Your objective: Pictures excluded, copy all of the data below exactly.
Input data START
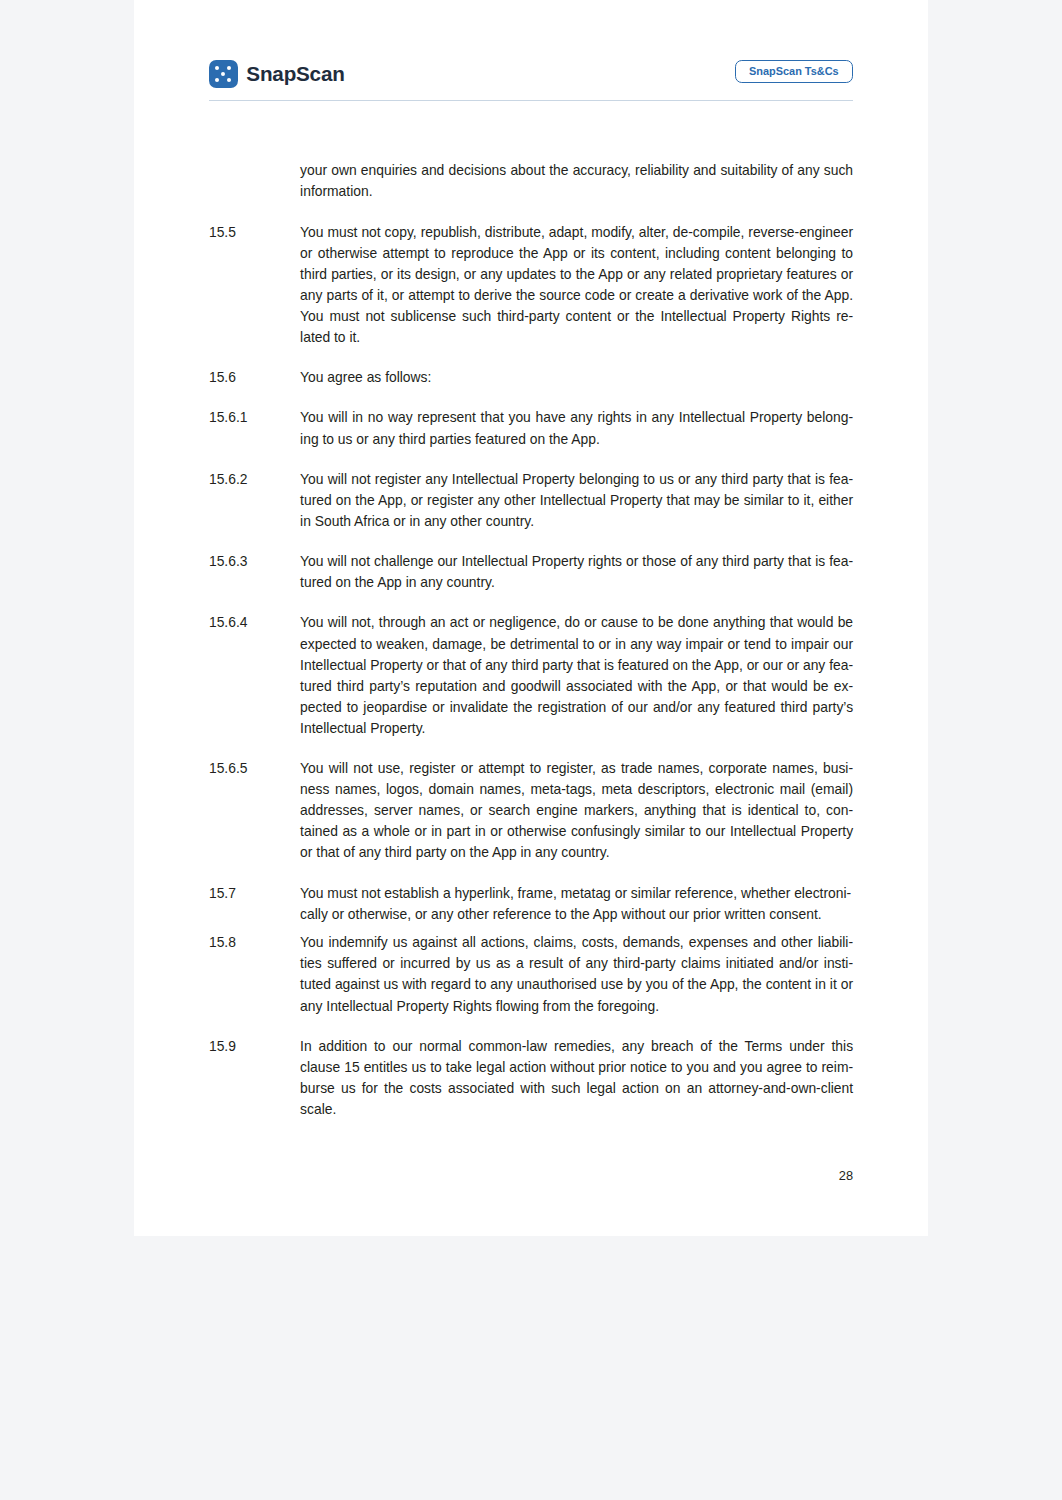SnapScan
SnapScan Ts&Cs
your own enquiries and decisions about the accuracy, reliability and suitability of any such information.
15.5
You must not copy, republish, distribute, adapt, modify, alter, de-compile, reverse-engineer or otherwise attempt to reproduce the App or its content, including content belonging to third parties, or its design, or any updates to the App or any related proprietary features or any parts of it, or attempt to derive the source code or create a derivative work of the App. You must not sublicense such third-party content or the Intellectual Property Rights related to it.
15.6
You agree as follows:
15.6.1
You will in no way represent that you have any rights in any Intellectual Property belonging to us or any third parties featured on the App.
15.6.2
You will not register any Intellectual Property belonging to us or any third party that is featured on the App, or register any other Intellectual Property that may be similar to it, either in South Africa or in any other country.
15.6.3
You will not challenge our Intellectual Property rights or those of any third party that is featured on the App in any country.
15.6.4
You will not, through an act or negligence, do or cause to be done anything that would be expected to weaken, damage, be detrimental to or in any way impair or tend to impair our Intellectual Property or that of any third party that is featured on the App, or our or any featured third party’s reputation and goodwill associated with the App, or that would be expected to jeopardise or invalidate the registration of our and/or any featured third party’s Intellectual Property.
15.6.5
You will not use, register or attempt to register, as trade names, corporate names, business names, logos, domain names, meta-tags, meta descriptors, electronic mail (email) addresses, server names, or search engine markers, anything that is identical to, contained as a whole or in part in or otherwise confusingly similar to our Intellectual Property or that of any third party on the App in any country.
15.7
You must not establish a hyperlink, frame, metatag or similar reference, whether electronically or otherwise, or any other reference to the App without our prior written consent.
15.8
You indemnify us against all actions, claims, costs, demands, expenses and other liabilities suffered or incurred by us as a result of any third-party claims initiated and/or instituted against us with regard to any unauthorised use by you of the App, the content in it or any Intellectual Property Rights flowing from the foregoing.
15.9
In addition to our normal common-law remedies, any breach of the Terms under this clause 15 entitles us to take legal action without prior notice to you and you agree to reimburse us for the costs associated with such legal action on an attorney-and-own-client scale.
28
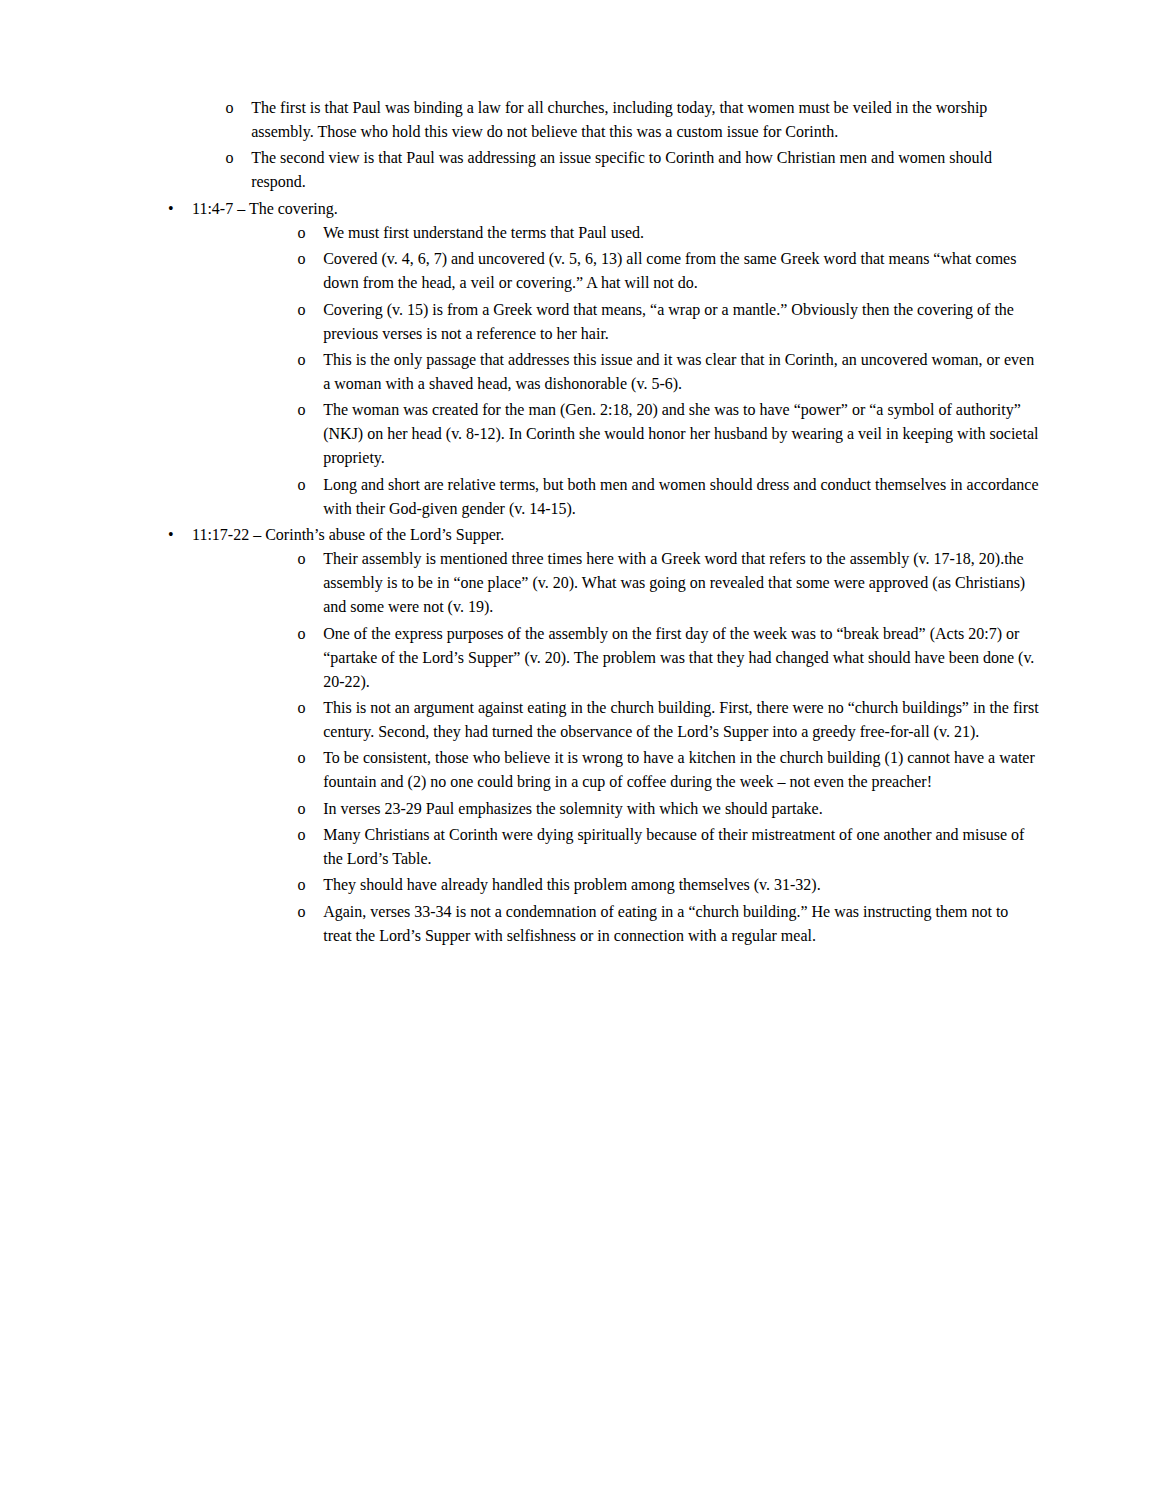o The first is that Paul was binding a law for all churches, including today, that women must be veiled in the worship assembly. Those who hold this view do not believe that this was a custom issue for Corinth.
o The second view is that Paul was addressing an issue specific to Corinth and how Christian men and women should respond.
•11:4-7 – The covering.
o We must first understand the terms that Paul used.
o Covered (v. 4, 6, 7) and uncovered (v. 5, 6, 13) all come from the same Greek word that means “what comes down from the head, a veil or covering.” A hat will not do.
o Covering (v. 15) is from a Greek word that means, “a wrap or a mantle.” Obviously then the covering of the previous verses is not a reference to her hair.
o This is the only passage that addresses this issue and it was clear that in Corinth, an uncovered woman, or even a woman with a shaved head, was dishonorable (v. 5-6).
o The woman was created for the man (Gen. 2:18, 20) and she was to have “power” or “a symbol of authority” (NKJ) on her head (v. 8-12). In Corinth she would honor her husband by wearing a veil in keeping with societal propriety.
o Long and short are relative terms, but both men and women should dress and conduct themselves in accordance with their God-given gender (v. 14-15).
•11:17-22 – Corinth’s abuse of the Lord’s Supper.
o Their assembly is mentioned three times here with a Greek word that refers to the assembly (v. 17-18, 20).the assembly is to be in “one place” (v. 20). What was going on revealed that some were approved (as Christians) and some were not (v. 19).
o One of the express purposes of the assembly on the first day of the week was to “break bread” (Acts 20:7) or “partake of the Lord’s Supper” (v. 20). The problem was that they had changed what should have been done (v. 20-22).
o This is not an argument against eating in the church building. First, there were no “church buildings” in the first century. Second, they had turned the observance of the Lord’s Supper into a greedy free-for-all (v. 21).
o To be consistent, those who believe it is wrong to have a kitchen in the church building (1) cannot have a water fountain and (2) no one could bring in a cup of coffee during the week – not even the preacher!
o In verses 23-29 Paul emphasizes the solemnity with which we should partake.
o Many Christians at Corinth were dying spiritually because of their mistreatment of one another and misuse of the Lord’s Table.
o They should have already handled this problem among themselves (v. 31-32).
o Again, verses 33-34 is not a condemnation of eating in a “church building.” He was instructing them not to treat the Lord’s Supper with selfishness or in connection with a regular meal.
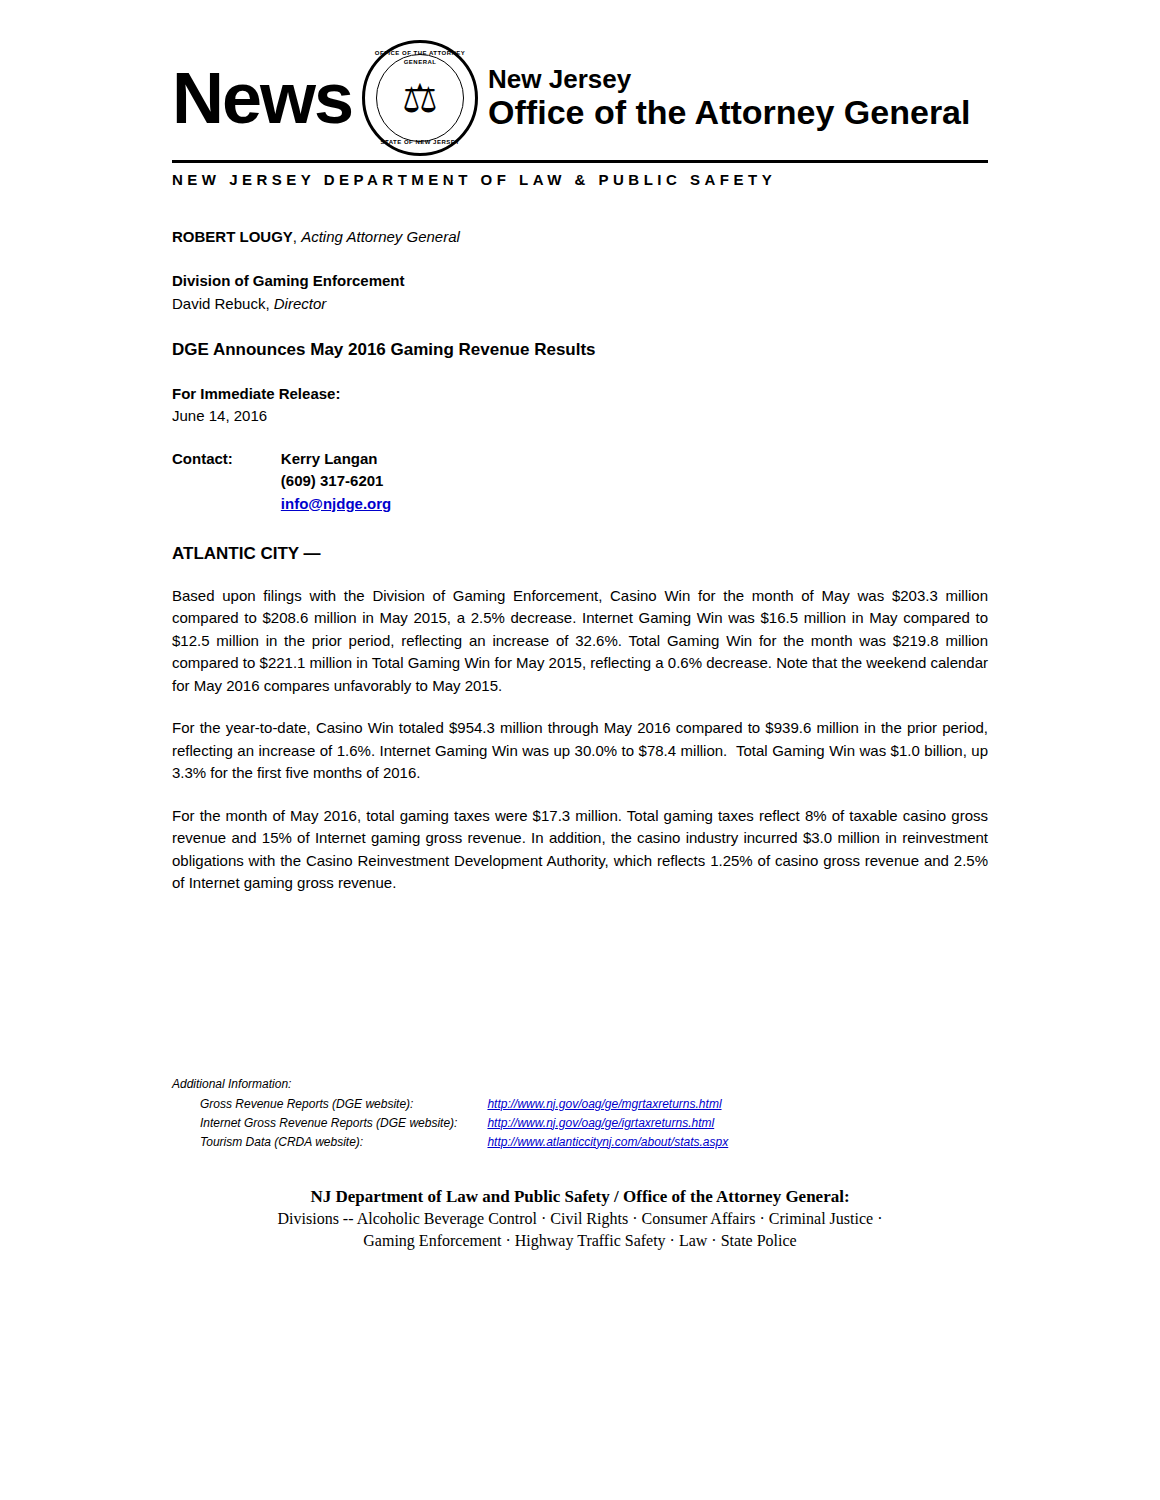News
OFFICE OF THE ATTORNEY GENERAL
⚖
STATE OF NEW JERSEY
New Jersey
Office of the Attorney General
NEW JERSEY DEPARTMENT OF LAW & PUBLIC SAFETY
ROBERT LOUGY, Acting Attorney General
Division of Gaming Enforcement
David Rebuck, Director
DGE Announces May 2016 Gaming Revenue Results
For Immediate Release:
June 14, 2016
| Contact: | Kerry Langan |
| | (609) 317-6201 |
| | info@njdge.org |
ATLANTIC CITY —
Based upon filings with the Division of Gaming Enforcement, Casino Win for the month of May was $203.3 million compared to $208.6 million in May 2015, a 2.5% decrease. Internet Gaming Win was $16.5 million in May compared to $12.5 million in the prior period, reflecting an increase of 32.6%. Total Gaming Win for the month was $219.8 million compared to $221.1 million in Total Gaming Win for May 2015, reflecting a 0.6% decrease. Note that the weekend calendar for May 2016 compares unfavorably to May 2015.
For the year-to-date, Casino Win totaled $954.3 million through May 2016 compared to $939.6 million in the prior period, reflecting an increase of 1.6%. Internet Gaming Win was up 30.0% to $78.4 million. Total Gaming Win was $1.0 billion, up 3.3% for the first five months of 2016.
For the month of May 2016, total gaming taxes were $17.3 million. Total gaming taxes reflect 8% of taxable casino gross revenue and 15% of Internet gaming gross revenue. In addition, the casino industry incurred $3.0 million in reinvestment obligations with the Casino Reinvestment Development Authority, which reflects 1.25% of casino gross revenue and 2.5% of Internet gaming gross revenue.
Additional Information:
| Gross Revenue Reports (DGE website): | http://www.nj.gov/oag/ge/mgrtaxreturns.html |
| Internet Gross Revenue Reports (DGE website): | http://www.nj.gov/oag/ge/igrtaxreturns.html |
| Tourism Data (CRDA website): | http://www.atlanticcitynj.com/about/stats.aspx |
NJ Department of Law and Public Safety / Office of the Attorney General:
Divisions -- Alcoholic Beverage Control · Civil Rights · Consumer Affairs · Criminal Justice ·
Gaming Enforcement · Highway Traffic Safety · Law · State Police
Input data END
Response to the exercise:
SnapScan
SnapScan Ts&Cs
your own enquiries and decisions about the accuracy, reliability and suitability of any such information.
15.5
You must not copy, republish, distribute, adapt, modify, alter, de-compile, reverse-engineer or otherwise attempt to reproduce the App or its content, including content belonging to third parties, or its design, or any updates to the App or any related proprietary features or any parts of it, or attempt to derive the source code or create a derivative work of the App. You must not sublicense such third-party content or the Intellectual Property Rights related to it.
15.6
You agree as follows:
15.6.1
You will in no way represent that you have any rights in any Intellectual Property belonging to us or any third parties featured on the App.
15.6.2
You will not register any Intellectual Property belonging to us or any third party that is featured on the App, or register any other Intellectual Property that may be similar to it, either in South Africa or in any other country.
15.6.3
You will not challenge our Intellectual Property rights or those of any third party that is featured on the App in any country.
15.6.4
You will not, through an act or negligence, do or cause to be done anything that would be expected to weaken, damage, be detrimental to or in any way impair or tend to impair our Intellectual Property or that of any third party that is featured on the App, or our or any featured third party’s reputation and goodwill associated with the App, or that would be expected to jeopardise or invalidate the registration of our and/or any featured third party’s Intellectual Property.
15.6.5
You will not use, register or attempt to register, as trade names, corporate names, business names, logos, domain names, meta-tags, meta descriptors, electronic mail (email) addresses, server names, or search engine markers, anything that is identical to, contained as a whole or in part in or otherwise confusingly similar to our Intellectual Property or that of any third party on the App in any country.
15.7
You must not establish a hyperlink, frame, metatag or similar reference, whether electronically or otherwise, or any other reference to the App without our prior written consent.
15.8
You indemnify us against all actions, claims, costs, demands, expenses and other liabilities suffered or incurred by us as a result of any third-party claims initiated and/or instituted against us with regard to any unauthorised use by you of the App, the content in it or any Intellectual Property Rights flowing from the foregoing.
15.9
In addition to our normal common-law remedies, any breach of the Terms under this clause 15 entitles us to take legal action without prior notice to you and you agree to reimburse us for the costs associated with such legal action on an attorney-and-own-client scale.
28
o The first is that Paul was binding a law for all churches, including today, that women must be veiled in the worship assembly. Those who hold this view do not believe that this was a custom issue for Corinth.
o The second view is that Paul was addressing an issue specific to Corinth and how Christian men and women should respond.
•11:4-7 – The covering.
o We must first understand the terms that Paul used.
o Covered (v. 4, 6, 7) and uncovered (v. 5, 6, 13) all come from the same Greek word that means “what comes down from the head, a veil or covering.” A hat will not do.
o Covering (v. 15) is from a Greek word that means, “a wrap or a mantle.” Obviously then the covering of the previous verses is not a reference to her hair.
o This is the only passage that addresses this issue and it was clear that in Corinth, an uncovered woman, or even a woman with a shaved head, was dishonorable (v. 5-6).
o The woman was created for the man (Gen. 2:18, 20) and she was to have “power” or “a symbol of authority” (NKJ) on her head (v. 8-12). In Corinth she would honor her husband by wearing a veil in keeping with societal propriety.
o Long and short are relative terms, but both men and women should dress and conduct themselves in accordance with their God-given gender (v. 14-15).
•11:17-22 – Corinth’s abuse of the Lord’s Supper.
o Their assembly is mentioned three times here with a Greek word that refers to the assembly (v. 17-18, 20).the assembly is to be in “one place” (v. 20). What was going on revealed that some were approved (as Christians) and some were not (v. 19).
o One of the express purposes of the assembly on the first day of the week was to “break bread” (Acts 20:7) or “partake of the Lord’s Supper” (v. 20). The problem was that they had changed what should have been done (v. 20-22).
o This is not an argument against eating in the church building. First, there were no “church buildings” in the first century. Second, they had turned the observance of the Lord’s Supper into a greedy free-for-all (v. 21).
o To be consistent, those who believe it is wrong to have a kitchen in the church building (1) cannot have a water fountain and (2) no one could bring in a cup of coffee during the week – not even the preacher!
o In verses 23-29 Paul emphasizes the solemnity with which we should partake.
o Many Christians at Corinth were dying spiritually because of their mistreatment of one another and misuse of the Lord’s Table.
o They should have already handled this problem among themselves (v. 31-32).
o Again, verses 33-34 is not a condemnation of eating in a “church building.” He was instructing them not to treat the Lord’s Supper with selfishness or in connection with a regular meal.
News
OFFICE OF THE ATTORNEY GENERAL
⚖
STATE OF NEW JERSEY
New Jersey
Office of the Attorney General
NEW JERSEY DEPARTMENT OF LAW & PUBLIC SAFETY
ROBERT LOUGY, Acting Attorney General
Division of Gaming Enforcement
David Rebuck, Director
DGE Announces May 2016 Gaming Revenue Results
For Immediate Release:
June 14, 2016
| Contact: | Kerry Langan |
| | (609) 317-6201 |
| | info@njdge.org |
ATLANTIC CITY —
Based upon filings with the Division of Gaming Enforcement, Casino Win for the month of May was $203.3 million compared to $208.6 million in May 2015, a 2.5% decrease. Internet Gaming Win was $16.5 million in May compared to $12.5 million in the prior period, reflecting an increase of 32.6%. Total Gaming Win for the month was $219.8 million compared to $221.1 million in Total Gaming Win for May 2015, reflecting a 0.6% decrease. Note that the weekend calendar for May 2016 compares unfavorably to May 2015.
For the year-to-date, Casino Win totaled $954.3 million through May 2016 compared to $939.6 million in the prior period, reflecting an increase of 1.6%. Internet Gaming Win was up 30.0% to $78.4 million. Total Gaming Win was $1.0 billion, up 3.3% for the first five months of 2016.
For the month of May 2016, total gaming taxes were $17.3 million. Total gaming taxes reflect 8% of taxable casino gross revenue and 15% of Internet gaming gross revenue. In addition, the casino industry incurred $3.0 million in reinvestment obligations with the Casino Reinvestment Development Authority, which reflects 1.25% of casino gross revenue and 2.5% of Internet gaming gross revenue.
Additional Information:
| Gross Revenue Reports (DGE website): | http://www.nj.gov/oag/ge/mgrtaxreturns.html |
| Internet Gross Revenue Reports (DGE website): | http://www.nj.gov/oag/ge/igrtaxreturns.html |
| Tourism Data (CRDA website): | http://www.atlanticcitynj.com/about/stats.aspx |
NJ Department of Law and Public Safety / Office of the Attorney General:
Divisions -- Alcoholic Beverage Control · Civil Rights · Consumer Affairs · Criminal Justice ·
Gaming Enforcement · Highway Traffic Safety · Law · State Police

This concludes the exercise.